PROBLEM TO WORK ON
When the line containing "X135001886Y-95000000D02*" is found in the data below, copy it and each line after it through the line containing "X132000000Y-94500000D01*", exactly and with no others.

Machine-readable electronics designs:
________________________

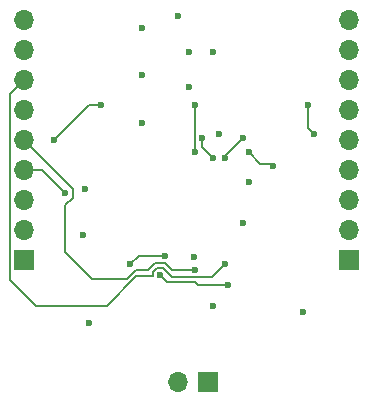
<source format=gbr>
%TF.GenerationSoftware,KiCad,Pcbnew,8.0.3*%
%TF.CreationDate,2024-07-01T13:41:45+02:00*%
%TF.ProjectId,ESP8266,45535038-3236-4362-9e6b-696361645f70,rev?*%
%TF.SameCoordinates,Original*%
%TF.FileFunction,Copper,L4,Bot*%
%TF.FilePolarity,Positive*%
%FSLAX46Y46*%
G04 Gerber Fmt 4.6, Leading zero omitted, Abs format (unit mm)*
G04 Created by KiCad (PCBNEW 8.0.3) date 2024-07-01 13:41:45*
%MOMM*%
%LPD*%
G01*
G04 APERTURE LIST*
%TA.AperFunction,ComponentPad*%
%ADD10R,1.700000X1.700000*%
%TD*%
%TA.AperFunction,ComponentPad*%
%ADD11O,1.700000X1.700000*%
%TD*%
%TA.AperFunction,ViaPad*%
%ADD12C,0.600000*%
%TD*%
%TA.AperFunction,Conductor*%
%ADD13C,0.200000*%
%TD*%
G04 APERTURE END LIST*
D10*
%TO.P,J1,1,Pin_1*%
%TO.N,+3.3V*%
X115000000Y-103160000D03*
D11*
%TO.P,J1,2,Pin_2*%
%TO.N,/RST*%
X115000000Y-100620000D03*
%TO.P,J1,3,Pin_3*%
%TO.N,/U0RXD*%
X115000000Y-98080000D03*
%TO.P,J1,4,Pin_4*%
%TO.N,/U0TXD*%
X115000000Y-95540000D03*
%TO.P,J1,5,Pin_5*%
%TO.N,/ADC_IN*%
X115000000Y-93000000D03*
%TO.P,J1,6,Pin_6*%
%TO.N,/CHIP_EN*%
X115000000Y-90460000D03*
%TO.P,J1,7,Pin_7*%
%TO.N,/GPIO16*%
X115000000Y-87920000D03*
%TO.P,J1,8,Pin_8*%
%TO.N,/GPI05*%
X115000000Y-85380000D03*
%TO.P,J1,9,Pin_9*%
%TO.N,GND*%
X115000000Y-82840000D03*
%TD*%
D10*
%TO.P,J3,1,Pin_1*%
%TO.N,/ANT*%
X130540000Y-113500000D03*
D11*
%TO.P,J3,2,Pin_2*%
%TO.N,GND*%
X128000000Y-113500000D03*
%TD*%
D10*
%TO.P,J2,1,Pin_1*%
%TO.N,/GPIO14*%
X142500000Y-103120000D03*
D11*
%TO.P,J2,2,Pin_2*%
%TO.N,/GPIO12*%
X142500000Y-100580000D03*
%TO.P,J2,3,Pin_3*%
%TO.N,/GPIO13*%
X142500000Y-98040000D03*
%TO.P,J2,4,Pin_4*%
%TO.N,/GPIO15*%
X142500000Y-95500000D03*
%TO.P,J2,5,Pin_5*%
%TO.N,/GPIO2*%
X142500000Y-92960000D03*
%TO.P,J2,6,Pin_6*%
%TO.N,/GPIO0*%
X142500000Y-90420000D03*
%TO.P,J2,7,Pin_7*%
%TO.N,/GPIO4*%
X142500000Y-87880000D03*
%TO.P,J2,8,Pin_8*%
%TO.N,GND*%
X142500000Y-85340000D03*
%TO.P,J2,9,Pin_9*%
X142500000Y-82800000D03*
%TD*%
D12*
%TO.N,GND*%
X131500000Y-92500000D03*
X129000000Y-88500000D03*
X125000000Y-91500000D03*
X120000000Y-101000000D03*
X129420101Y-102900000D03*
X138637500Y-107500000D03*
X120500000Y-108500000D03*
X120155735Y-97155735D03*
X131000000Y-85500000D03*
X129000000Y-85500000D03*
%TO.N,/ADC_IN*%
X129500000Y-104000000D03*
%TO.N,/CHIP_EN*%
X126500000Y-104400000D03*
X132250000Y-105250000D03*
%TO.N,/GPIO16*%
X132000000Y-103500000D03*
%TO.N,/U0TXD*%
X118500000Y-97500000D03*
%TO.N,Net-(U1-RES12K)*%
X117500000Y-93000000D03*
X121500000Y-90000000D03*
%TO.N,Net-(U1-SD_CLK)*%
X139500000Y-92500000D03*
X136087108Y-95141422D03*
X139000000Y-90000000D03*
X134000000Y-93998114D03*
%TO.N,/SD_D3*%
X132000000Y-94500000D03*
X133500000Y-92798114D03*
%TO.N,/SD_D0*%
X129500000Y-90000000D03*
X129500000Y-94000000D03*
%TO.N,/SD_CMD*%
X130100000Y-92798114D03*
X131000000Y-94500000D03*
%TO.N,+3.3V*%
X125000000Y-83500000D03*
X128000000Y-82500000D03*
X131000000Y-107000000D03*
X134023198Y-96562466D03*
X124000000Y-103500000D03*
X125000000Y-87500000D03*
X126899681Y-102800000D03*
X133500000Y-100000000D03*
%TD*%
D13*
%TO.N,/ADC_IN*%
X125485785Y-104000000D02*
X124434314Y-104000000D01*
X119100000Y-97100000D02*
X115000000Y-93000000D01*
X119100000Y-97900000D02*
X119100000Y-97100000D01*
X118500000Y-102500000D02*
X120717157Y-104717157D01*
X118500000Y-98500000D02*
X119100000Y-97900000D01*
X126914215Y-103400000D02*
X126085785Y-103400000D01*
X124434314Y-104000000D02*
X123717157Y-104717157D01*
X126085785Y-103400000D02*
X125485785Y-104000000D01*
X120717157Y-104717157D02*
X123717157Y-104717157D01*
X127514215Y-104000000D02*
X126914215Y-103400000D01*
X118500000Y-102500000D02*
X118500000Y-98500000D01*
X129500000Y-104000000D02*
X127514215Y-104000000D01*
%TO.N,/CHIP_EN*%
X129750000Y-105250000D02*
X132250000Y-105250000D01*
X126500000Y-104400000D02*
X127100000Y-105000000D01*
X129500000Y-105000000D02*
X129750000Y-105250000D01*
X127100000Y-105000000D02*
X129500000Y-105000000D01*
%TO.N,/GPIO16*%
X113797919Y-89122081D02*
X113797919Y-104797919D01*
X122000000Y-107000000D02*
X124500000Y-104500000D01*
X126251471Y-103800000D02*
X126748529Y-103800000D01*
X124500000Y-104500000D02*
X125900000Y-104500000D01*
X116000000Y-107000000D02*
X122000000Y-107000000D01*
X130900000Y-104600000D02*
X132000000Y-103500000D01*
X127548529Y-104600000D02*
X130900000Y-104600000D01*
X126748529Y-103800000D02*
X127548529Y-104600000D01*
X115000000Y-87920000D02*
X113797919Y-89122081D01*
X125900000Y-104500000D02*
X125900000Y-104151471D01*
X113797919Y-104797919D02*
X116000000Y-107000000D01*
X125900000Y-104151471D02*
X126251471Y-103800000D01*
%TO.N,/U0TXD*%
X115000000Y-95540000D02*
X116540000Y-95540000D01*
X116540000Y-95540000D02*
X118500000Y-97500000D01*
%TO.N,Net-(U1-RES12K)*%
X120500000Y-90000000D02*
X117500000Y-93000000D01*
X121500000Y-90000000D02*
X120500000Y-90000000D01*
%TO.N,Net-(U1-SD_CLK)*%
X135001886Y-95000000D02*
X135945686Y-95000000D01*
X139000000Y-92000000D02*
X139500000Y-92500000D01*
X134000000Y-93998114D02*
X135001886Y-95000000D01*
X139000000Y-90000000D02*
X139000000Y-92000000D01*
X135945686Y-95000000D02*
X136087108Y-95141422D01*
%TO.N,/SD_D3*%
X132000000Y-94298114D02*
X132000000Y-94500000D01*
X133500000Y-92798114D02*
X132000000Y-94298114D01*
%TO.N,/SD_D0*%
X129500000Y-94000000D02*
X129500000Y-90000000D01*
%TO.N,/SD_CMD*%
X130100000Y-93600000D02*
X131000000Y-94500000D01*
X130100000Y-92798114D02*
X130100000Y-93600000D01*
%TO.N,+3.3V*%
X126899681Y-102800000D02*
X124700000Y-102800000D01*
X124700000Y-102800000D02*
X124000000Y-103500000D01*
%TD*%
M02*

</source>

________________________

OUTPUT
X135001886Y-95000000D02*
X135945686Y-95000000D01*
X139000000Y-92000000D02*
X139500000Y-92500000D01*
X134000000Y-93998114D02*
X135001886Y-95000000D01*
X139000000Y-90000000D02*
X139000000Y-92000000D01*
X135945686Y-95000000D02*
X136087108Y-95141422D01*
%TO.N,/SD_D3*%
X132000000Y-94298114D02*
X132000000Y-94500000D01*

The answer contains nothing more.